Splicing the Book of Revelation – a plague of jellyfish – with contemporary environmental forebodings, the idea of a sea dead but for the drifting gelatinous monotony of a trillion jellyfish surely captures our apocalyptic terrors, our dread of an exhausted biosphere.

Myths of the fall?

This brings us to a vital contemporary debate. To risk over-simplification again, on the one hand are those who see the job of environmental action as the protection of as much pristine wilderness as remains; that and wherever possible the return of damaged ecosystems as close to their original state as possible. The Amazon rainforest, the Okavango Delta, the Russian Taiga, the Canadian Boreal forest – this is wilderness said to have an uninterrupted link to pre-human times, notwithstanding the long occupancy by indigenous peoples too often and too easily erased.

Canadian lake and forest

Their source of value lies in their distance from human interference: pristine; untouched; natural; inviolate.

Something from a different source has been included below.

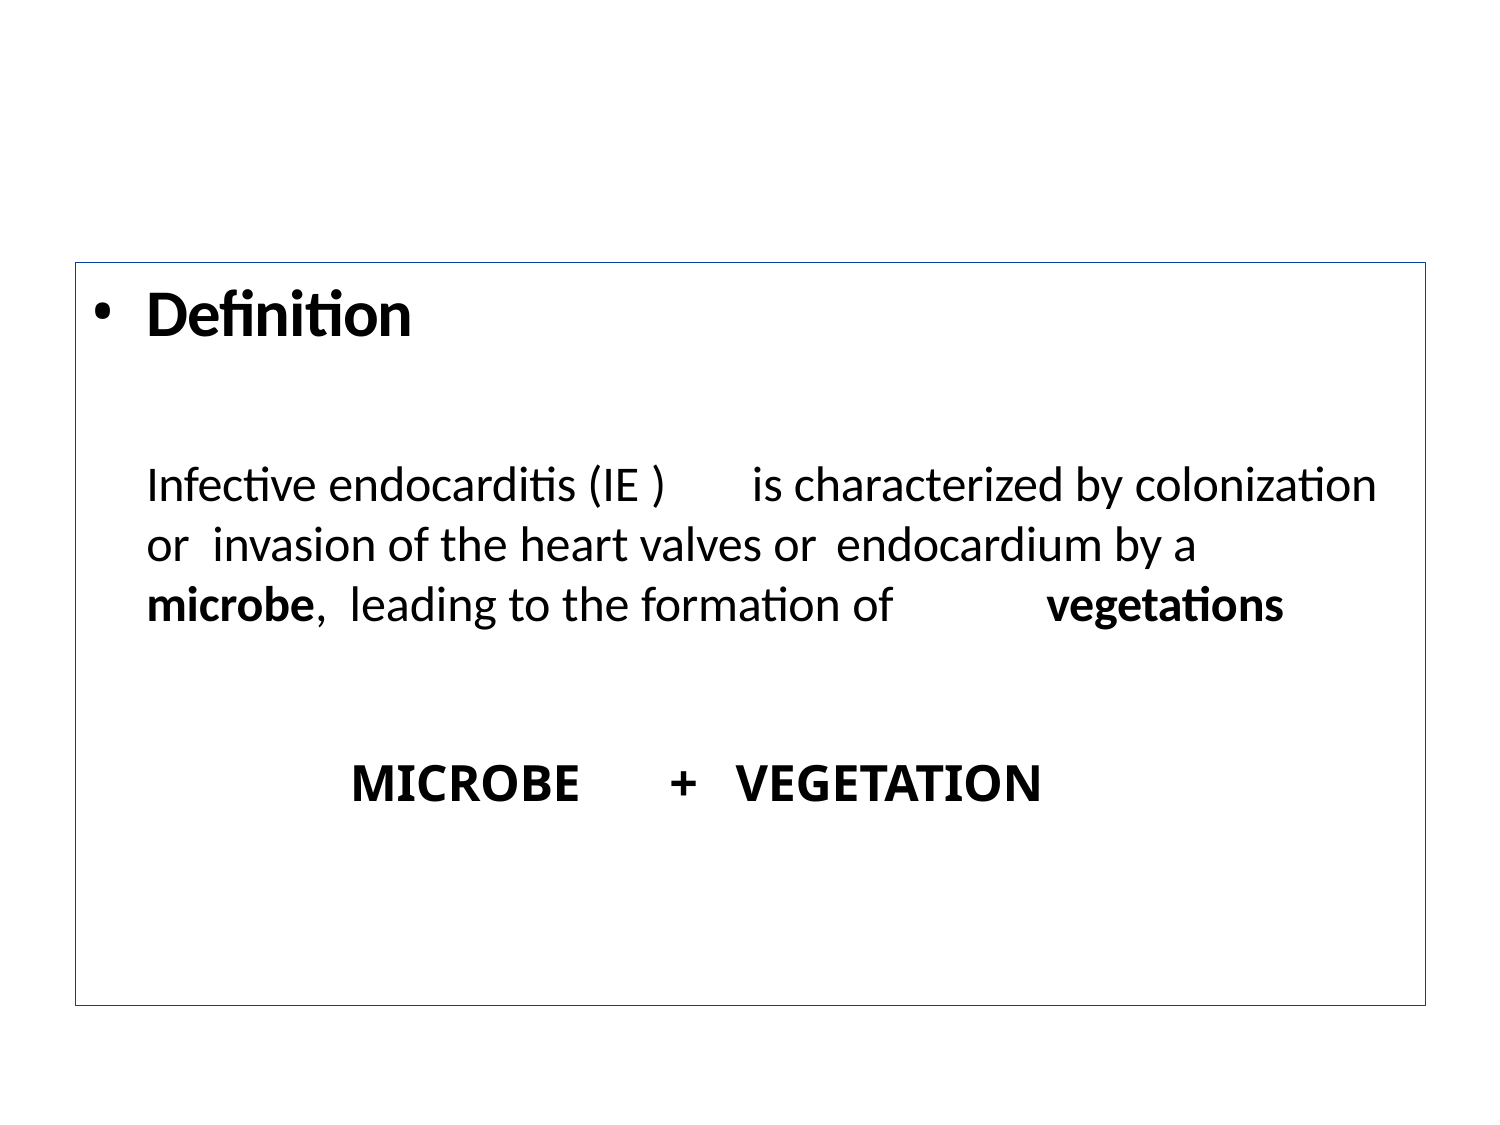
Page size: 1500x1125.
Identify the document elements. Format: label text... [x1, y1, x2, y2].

These are places where we can still feel nature’s deep independence, where we can steal some perspective on purely human preoccupations. If nature has intrinsic value, apart and aside from human uses, this is where we go to intuit it, even though for most of us it is more an idea than somewhere known or visited. This view has lapsarian echoes. Nature is cast as Eden, and humanity – human technical knowledge in particular – is the despoiler.

The new wild?

These ideas are at work in me and I have a great deal of sympathy with them: the spoliation, the plunder, the world devastated for trinkets destined for landfill. It is sickening. Think of what we have lost. But at the same time a different narrative is emerging, one in which myths of the fall don’t participate so much. According to this view, there has never been an Eden. Life had not evolved to a state of (pre-human) maximal complexity, stability and balance.

Nature has no telos, no final point of achievement. It is opportunistic, wily, always on the shift. Species come and go. Ecosystems rise and fall. Nothing is fixed, finished or final.

Increasing data also suggest that our impact on the world – our Anthropocene – is older and deeper than we have thought, that we have been entangled with nature, making our mark, long, long before the chimneys of the English Black Country started chuffing out their smoke.

From this perspective our primary environmental goal should not be preservation and return. This would render once living ecosystems museum pieces – hardly natural in any obvious sense of the word – and commit us to the ceaseless, and ultimately futile task of resuscitating ghost ecosystems. Instead, proponents of what Fred Pearce calls ‘the new wild’ argue that we should acknowledge how intimately human activity is woven into the biosphere.

Even small facts here can be painful: an unopened tin of Spam on the slopes of the Sirena Deep; the translucent stomach cavities of deep-sea amphipods a-glitter with microplastics. We have slashed and burnt relentlessly. But we need also to champion the extraordinary power of nature to adapt and rejuvenate. Yes we must learn to live differently. But we should also celebrate nature’s vigour and opportunism, seek hope not in a frozen past but in those parakeets bantering around my hometown. Rather than premonitions of environmental catastrophe these noisy arrivistes might just be a mark of nature’s irrepressible vigour.